▸ **RECORDS FOR THE EXERCISE**
━━━━━━━━━━━━━━━━━━━━━━━━━━━━━━

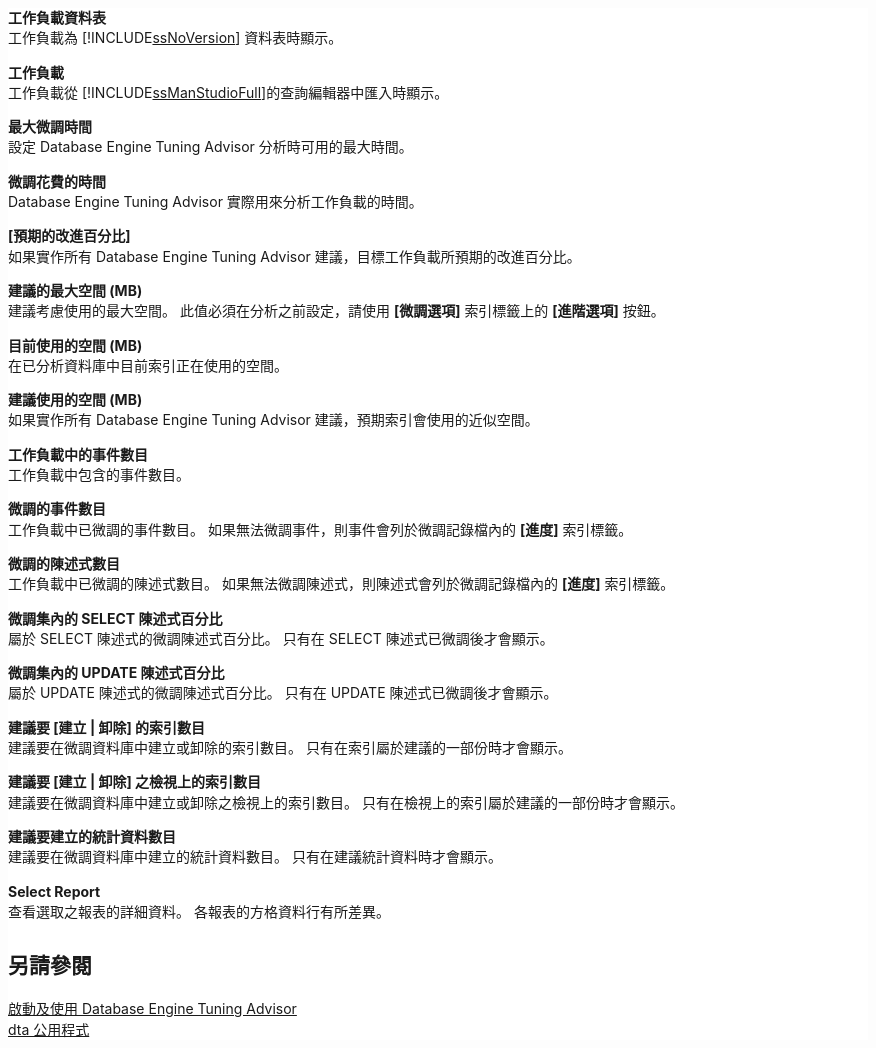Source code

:  **工作負載資料表**  
 工作負載為 [!INCLUDE[ssNoVersion](../../includes/ssnoversion-md.md)] 資料表時顯示。  
  
 **工作負載**  
 工作負載從 [!INCLUDE[ssManStudioFull](../../includes/ssmanstudiofull-md.md)]的查詢編輯器中匯入時顯示。  
  
 **最大微調時間**  
 設定 Database Engine Tuning Advisor 分析時可用的最大時間。  
  
 **微調花費的時間**  
 Database Engine Tuning Advisor 實際用來分析工作負載的時間。  
  
 **[預期的改進百分比]**  
 如果實作所有 Database Engine Tuning Advisor 建議，目標工作負載所預期的改進百分比。  
  
 **建議的最大空間 (MB)**  
 建議考慮使用的最大空間。 此值必須在分析之前設定，請使用 **[微調選項]** 索引標籤上的 **[進階選項]** 按鈕。  
  
 **目前使用的空間 (MB)**  
 在已分析資料庫中目前索引正在使用的空間。  
  
 **建議使用的空間 (MB)**  
 如果實作所有 Database Engine Tuning Advisor 建議，預期索引會使用的近似空間。  
  
 **工作負載中的事件數目**  
 工作負載中包含的事件數目。  
  
 **微調的事件數目**  
 工作負載中已微調的事件數目。 如果無法微調事件，則事件會列於微調記錄檔內的 **[進度]** 索引標籤。  
  
 **微調的陳述式數目**  
 工作負載中已微調的陳述式數目。 如果無法微調陳述式，則陳述式會列於微調記錄檔內的 **[進度]** 索引標籤。  
  
 **微調集內的 SELECT 陳述式百分比**  
 屬於 SELECT 陳述式的微調陳述式百分比。 只有在 SELECT 陳述式已微調後才會顯示。  
  
 **微調集內的 UPDATE 陳述式百分比**  
 屬於 UPDATE 陳述式的微調陳述式百分比。 只有在 UPDATE 陳述式已微調後才會顯示。  
  
 **建議要 [建立 | 卸除] 的索引數目**  
 建議要在微調資料庫中建立或卸除的索引數目。 只有在索引屬於建議的一部份時才會顯示。  
  
 **建議要 [建立 | 卸除] 之檢視上的索引數目**  
 建議要在微調資料庫中建立或卸除之檢視上的索引數目。 只有在檢視上的索引屬於建議的一部份時才會顯示。  
  
 **建議要建立的統計資料數目**  
 建議要在微調資料庫中建立的統計資料數目。 只有在建議統計資料時才會顯示。  
  
 **Select Report**  
 查看選取之報表的詳細資料。 各報表的方格資料行有所差異。  
  
## <a name="see-also"></a>另請參閱  
 [啟動及使用 Database Engine Tuning Advisor](database-engine-tuning-advisor.md)   
 [dta 公用程式](../../tools/dta/dta-utility.md)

━━━━━━━━━━━━━━━━━━━━━━━━━━━━━━

▸ **WORK TO BE COMPLETED**
How many lines in the records above contain the string "微調集內的"? Reply with the number only.

▸ **PROBLEM SOLUTION**
2